-- Record set follows --

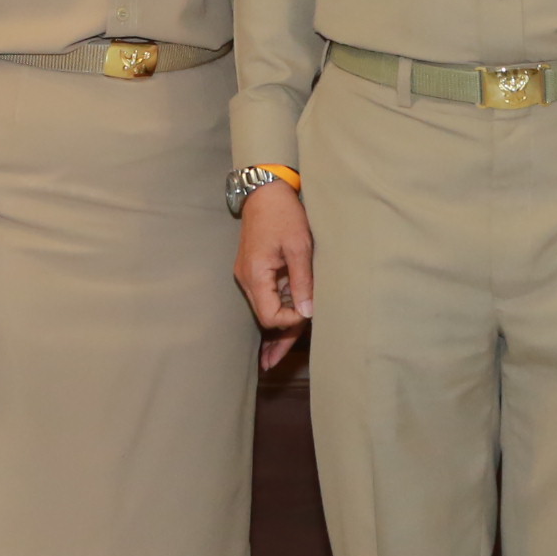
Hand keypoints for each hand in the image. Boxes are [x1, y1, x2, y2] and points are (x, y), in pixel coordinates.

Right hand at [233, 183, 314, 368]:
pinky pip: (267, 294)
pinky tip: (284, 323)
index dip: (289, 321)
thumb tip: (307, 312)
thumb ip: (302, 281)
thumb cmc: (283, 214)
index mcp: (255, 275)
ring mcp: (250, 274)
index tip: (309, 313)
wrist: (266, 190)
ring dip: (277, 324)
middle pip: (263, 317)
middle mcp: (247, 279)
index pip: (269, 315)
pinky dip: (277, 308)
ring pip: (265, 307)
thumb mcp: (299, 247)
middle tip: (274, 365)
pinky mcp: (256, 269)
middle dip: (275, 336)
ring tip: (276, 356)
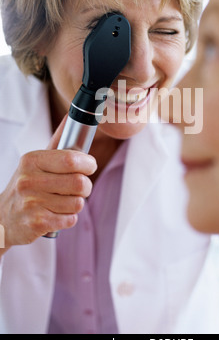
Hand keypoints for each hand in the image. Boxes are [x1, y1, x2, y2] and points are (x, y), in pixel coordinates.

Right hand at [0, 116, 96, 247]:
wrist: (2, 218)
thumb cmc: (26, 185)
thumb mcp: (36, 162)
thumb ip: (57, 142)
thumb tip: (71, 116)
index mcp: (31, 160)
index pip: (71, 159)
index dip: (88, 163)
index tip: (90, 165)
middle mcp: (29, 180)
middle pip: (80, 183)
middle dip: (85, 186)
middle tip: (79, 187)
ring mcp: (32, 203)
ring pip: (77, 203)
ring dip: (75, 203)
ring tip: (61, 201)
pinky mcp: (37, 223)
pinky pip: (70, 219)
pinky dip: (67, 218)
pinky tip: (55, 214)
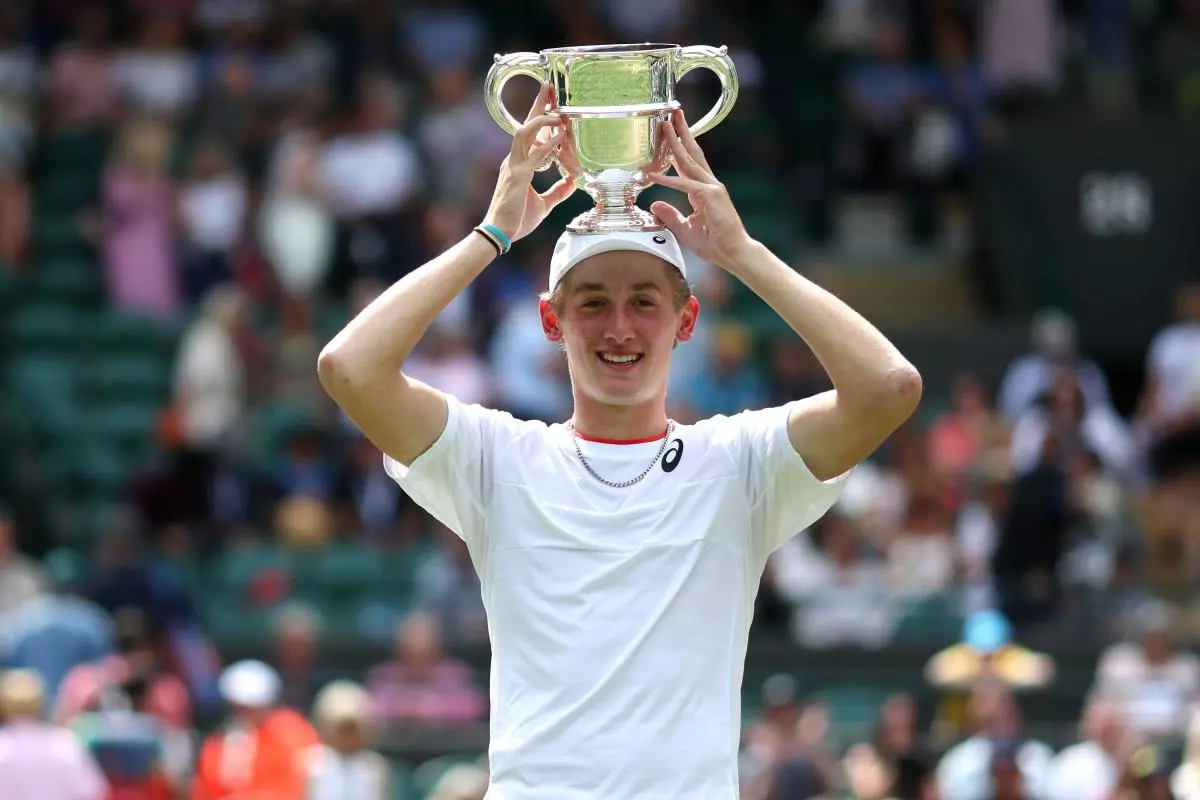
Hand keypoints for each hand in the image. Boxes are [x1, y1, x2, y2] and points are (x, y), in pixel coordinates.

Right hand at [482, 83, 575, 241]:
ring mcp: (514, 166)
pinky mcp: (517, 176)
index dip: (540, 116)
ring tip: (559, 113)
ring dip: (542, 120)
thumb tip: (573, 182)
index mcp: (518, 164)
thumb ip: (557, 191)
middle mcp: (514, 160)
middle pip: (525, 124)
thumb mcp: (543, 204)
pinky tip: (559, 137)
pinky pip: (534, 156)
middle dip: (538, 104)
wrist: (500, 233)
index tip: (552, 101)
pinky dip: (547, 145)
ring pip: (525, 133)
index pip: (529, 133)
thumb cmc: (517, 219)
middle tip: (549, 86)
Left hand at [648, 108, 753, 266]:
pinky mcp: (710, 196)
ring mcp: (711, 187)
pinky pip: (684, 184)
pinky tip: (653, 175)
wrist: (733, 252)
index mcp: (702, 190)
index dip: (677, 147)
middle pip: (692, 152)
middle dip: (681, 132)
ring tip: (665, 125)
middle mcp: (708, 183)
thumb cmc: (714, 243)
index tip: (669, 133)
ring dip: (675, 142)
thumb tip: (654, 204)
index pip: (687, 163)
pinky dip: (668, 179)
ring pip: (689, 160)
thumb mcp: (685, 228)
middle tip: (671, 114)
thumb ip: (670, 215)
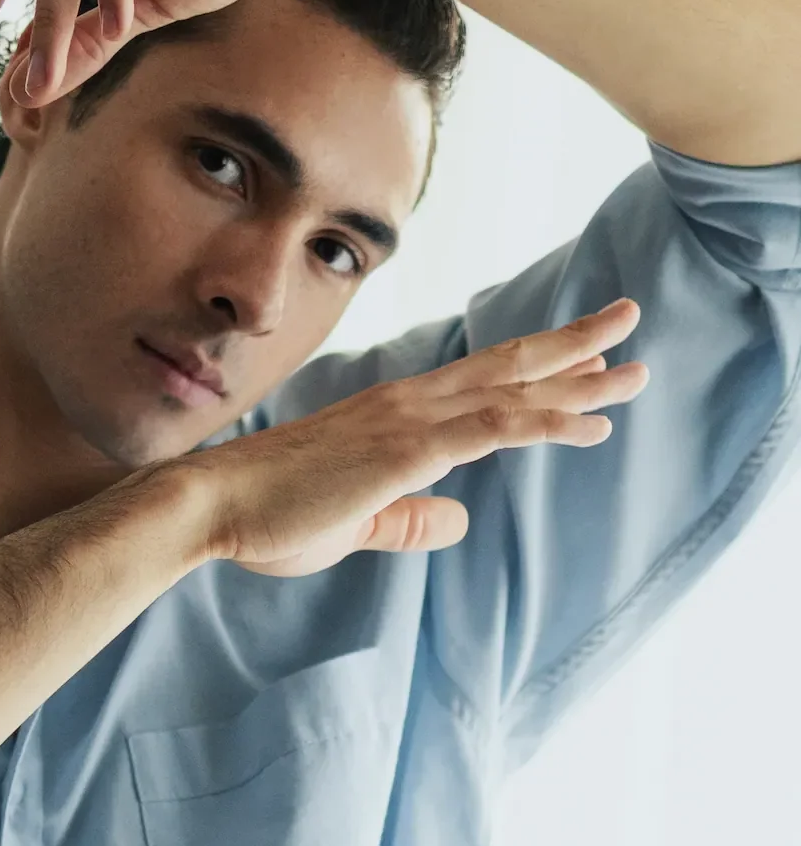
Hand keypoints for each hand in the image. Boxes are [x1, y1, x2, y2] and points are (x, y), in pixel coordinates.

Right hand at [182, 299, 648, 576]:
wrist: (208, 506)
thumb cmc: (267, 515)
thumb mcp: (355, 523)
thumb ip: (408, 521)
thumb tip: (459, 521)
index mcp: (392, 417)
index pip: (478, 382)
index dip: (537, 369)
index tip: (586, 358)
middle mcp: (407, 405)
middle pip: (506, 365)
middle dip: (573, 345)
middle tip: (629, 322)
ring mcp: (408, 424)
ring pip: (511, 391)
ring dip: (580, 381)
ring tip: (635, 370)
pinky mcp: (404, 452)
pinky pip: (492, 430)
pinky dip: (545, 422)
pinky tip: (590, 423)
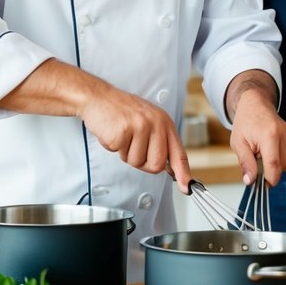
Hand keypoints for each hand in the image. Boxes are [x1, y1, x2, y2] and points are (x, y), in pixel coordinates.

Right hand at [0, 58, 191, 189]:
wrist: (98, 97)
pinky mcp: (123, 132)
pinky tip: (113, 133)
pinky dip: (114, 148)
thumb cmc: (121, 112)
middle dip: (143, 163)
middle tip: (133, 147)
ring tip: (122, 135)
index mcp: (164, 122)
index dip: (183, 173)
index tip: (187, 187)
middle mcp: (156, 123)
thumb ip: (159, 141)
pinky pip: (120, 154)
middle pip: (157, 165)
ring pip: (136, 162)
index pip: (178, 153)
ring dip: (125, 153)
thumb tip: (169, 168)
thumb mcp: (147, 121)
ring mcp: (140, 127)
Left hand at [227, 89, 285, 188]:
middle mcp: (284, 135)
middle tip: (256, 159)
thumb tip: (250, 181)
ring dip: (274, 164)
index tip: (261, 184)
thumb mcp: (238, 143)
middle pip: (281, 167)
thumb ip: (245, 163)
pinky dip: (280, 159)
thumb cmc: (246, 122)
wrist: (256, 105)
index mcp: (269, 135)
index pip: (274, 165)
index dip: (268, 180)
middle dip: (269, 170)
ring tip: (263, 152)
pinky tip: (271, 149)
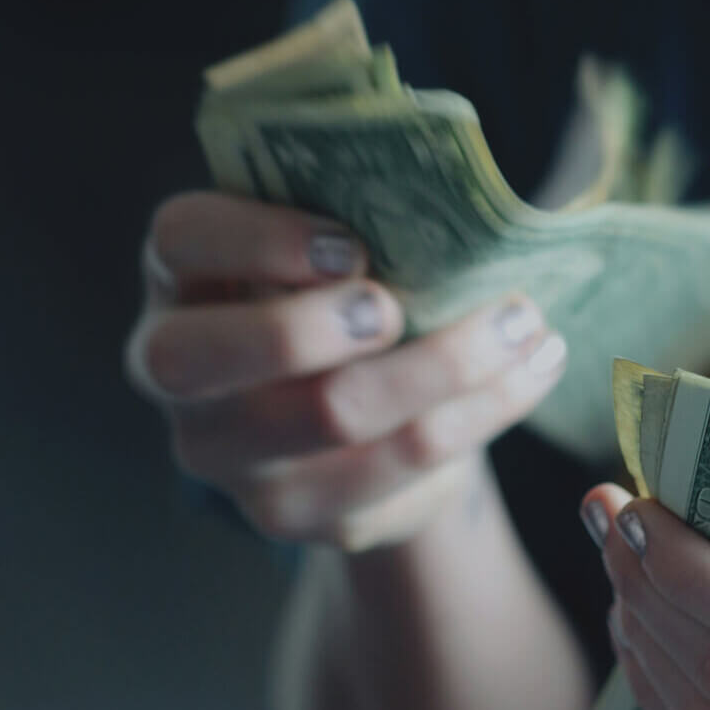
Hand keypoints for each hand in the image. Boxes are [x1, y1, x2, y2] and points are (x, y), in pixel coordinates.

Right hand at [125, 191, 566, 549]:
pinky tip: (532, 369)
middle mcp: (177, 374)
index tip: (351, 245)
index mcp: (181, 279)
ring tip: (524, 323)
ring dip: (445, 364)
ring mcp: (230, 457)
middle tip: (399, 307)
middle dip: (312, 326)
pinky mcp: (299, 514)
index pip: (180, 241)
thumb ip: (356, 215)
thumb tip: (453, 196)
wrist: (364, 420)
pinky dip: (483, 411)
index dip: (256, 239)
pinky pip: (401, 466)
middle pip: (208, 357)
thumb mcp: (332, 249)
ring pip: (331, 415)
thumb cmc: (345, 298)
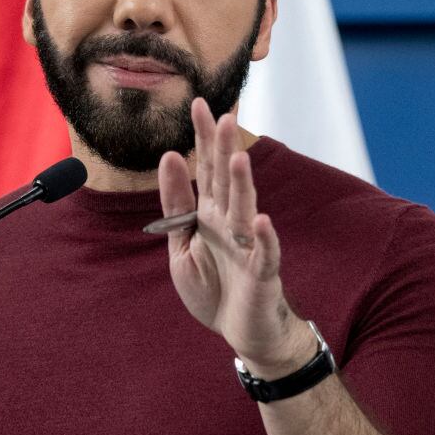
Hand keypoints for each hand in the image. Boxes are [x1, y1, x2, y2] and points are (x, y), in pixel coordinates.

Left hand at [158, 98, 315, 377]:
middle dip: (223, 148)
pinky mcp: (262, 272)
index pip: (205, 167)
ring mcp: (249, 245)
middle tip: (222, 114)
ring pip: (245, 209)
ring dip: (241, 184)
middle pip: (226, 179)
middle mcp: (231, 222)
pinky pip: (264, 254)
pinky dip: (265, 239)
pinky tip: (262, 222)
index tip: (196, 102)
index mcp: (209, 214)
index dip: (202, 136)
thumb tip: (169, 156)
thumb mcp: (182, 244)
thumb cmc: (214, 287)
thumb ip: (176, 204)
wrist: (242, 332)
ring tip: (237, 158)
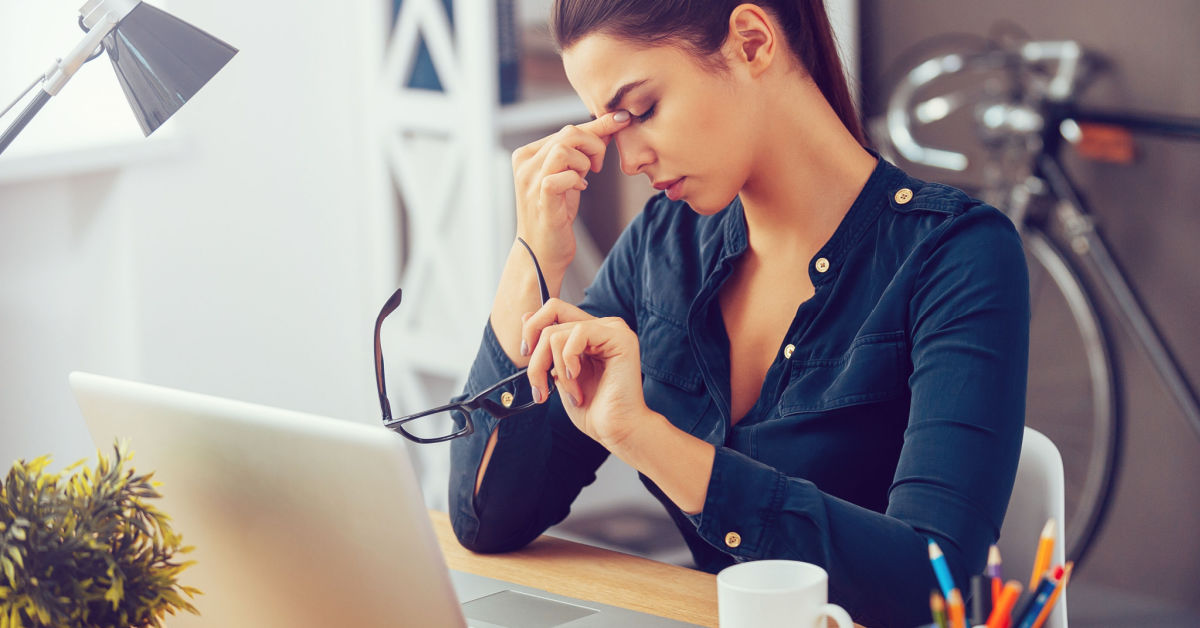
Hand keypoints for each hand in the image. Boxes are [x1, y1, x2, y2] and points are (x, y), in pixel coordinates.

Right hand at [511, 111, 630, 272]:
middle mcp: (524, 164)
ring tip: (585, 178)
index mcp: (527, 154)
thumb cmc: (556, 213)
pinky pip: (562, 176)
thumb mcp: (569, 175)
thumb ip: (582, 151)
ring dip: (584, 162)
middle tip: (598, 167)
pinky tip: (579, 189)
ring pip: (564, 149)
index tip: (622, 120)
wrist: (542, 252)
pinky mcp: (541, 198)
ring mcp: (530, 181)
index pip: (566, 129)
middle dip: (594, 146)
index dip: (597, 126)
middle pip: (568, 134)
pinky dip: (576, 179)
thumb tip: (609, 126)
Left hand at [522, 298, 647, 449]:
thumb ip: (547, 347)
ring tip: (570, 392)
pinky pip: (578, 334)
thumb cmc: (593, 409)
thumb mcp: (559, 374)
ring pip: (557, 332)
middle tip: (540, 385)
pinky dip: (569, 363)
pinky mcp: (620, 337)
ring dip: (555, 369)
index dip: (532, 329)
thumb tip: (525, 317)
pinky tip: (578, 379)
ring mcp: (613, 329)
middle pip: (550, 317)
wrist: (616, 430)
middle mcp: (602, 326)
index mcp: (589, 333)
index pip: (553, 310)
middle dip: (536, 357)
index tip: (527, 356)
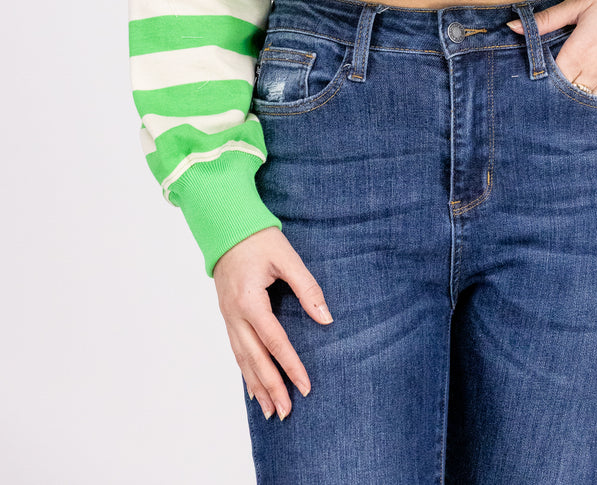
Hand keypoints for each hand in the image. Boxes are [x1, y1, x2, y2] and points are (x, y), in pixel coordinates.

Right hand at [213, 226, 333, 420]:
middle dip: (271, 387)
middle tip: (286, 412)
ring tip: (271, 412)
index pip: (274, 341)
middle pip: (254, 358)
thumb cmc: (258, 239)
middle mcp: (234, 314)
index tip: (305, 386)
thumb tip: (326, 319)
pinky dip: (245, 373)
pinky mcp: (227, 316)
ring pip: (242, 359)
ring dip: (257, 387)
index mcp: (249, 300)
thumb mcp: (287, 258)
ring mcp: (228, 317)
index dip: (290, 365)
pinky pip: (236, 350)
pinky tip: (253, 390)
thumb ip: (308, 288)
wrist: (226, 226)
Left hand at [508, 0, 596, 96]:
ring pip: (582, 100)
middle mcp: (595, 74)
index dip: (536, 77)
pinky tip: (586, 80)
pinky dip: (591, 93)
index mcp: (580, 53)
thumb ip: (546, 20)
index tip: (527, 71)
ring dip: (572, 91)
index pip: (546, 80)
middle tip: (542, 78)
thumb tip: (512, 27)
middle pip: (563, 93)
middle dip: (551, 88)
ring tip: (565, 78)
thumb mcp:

-- Record set concluded --

**How to complete this task:** Set down again, exactly, every line above from the one with "middle mcp: (407, 405)" down to the one with "pinky pip: (401, 466)", both ends included. No pictures, and nothing else.

**Result for this task:**
middle mcp: (407, 405)
middle pip: (506, 365)
middle dip: (573, 345)
middle tip: (629, 322)
ring mcp: (408, 424)
ring pip: (511, 391)
ring dip: (580, 381)
ring tip: (635, 370)
pinky mcp: (404, 452)
pinky pip: (492, 430)
pinky dip: (545, 422)
pinky tip: (590, 423)
Hand keypoints for each hand in the image. Boxes are [x1, y1, x2, y2] and points are (x, y), in pixel coordinates.

Right hand at [0, 58, 191, 189]:
wrist: (98, 97)
pinky mcp: (123, 132)
pinky tip: (113, 133)
pinky dip: (114, 148)
thumb cmc: (121, 112)
middle dip: (143, 163)
middle tip: (133, 147)
ring tip: (122, 135)
index mcp: (164, 122)
index dip: (183, 173)
index tip: (187, 187)
middle mcp: (156, 123)
thumb ip: (159, 141)
pinky pip: (120, 154)
middle pip: (157, 165)
ring pip: (136, 162)
index pip: (178, 153)
ring dip: (125, 153)
thumb tip: (169, 168)
thumb mcp: (147, 121)
ring mcp: (140, 127)
Left hand at [227, 89, 285, 188]:
middle mcp: (284, 135)
middle tip: (256, 159)
thumb tip: (250, 181)
ring dip: (274, 164)
index tip: (261, 184)
thumb mcp: (238, 143)
middle pip: (281, 167)
thumb ip: (245, 163)
pinky dip: (280, 159)
thumb cmc: (246, 122)
wrist: (256, 105)
index mcp: (269, 135)
index pip: (274, 165)
index dip: (268, 180)
middle dip: (269, 170)
ring tip: (263, 152)
pinky tip: (271, 149)
Hand keypoints for each hand in the image. Boxes are [x1, y1, x2, y2] and points are (x, y), in pixel coordinates.

Right hand at [125, 191, 566, 549]:
pinky tip: (532, 369)
middle mcp: (177, 374)
index tip: (351, 245)
index mcp: (181, 279)
ring tip: (524, 323)
ring dip: (445, 364)
ring mcp: (230, 457)
middle tip: (399, 307)
middle dip: (312, 326)
pinky mcp: (299, 514)
index pip: (180, 241)
thumb ip: (356, 215)
thumb tip: (453, 196)
wrist: (364, 420)
pinky dip: (483, 411)
index dip: (256, 239)
pinky pip: (401, 466)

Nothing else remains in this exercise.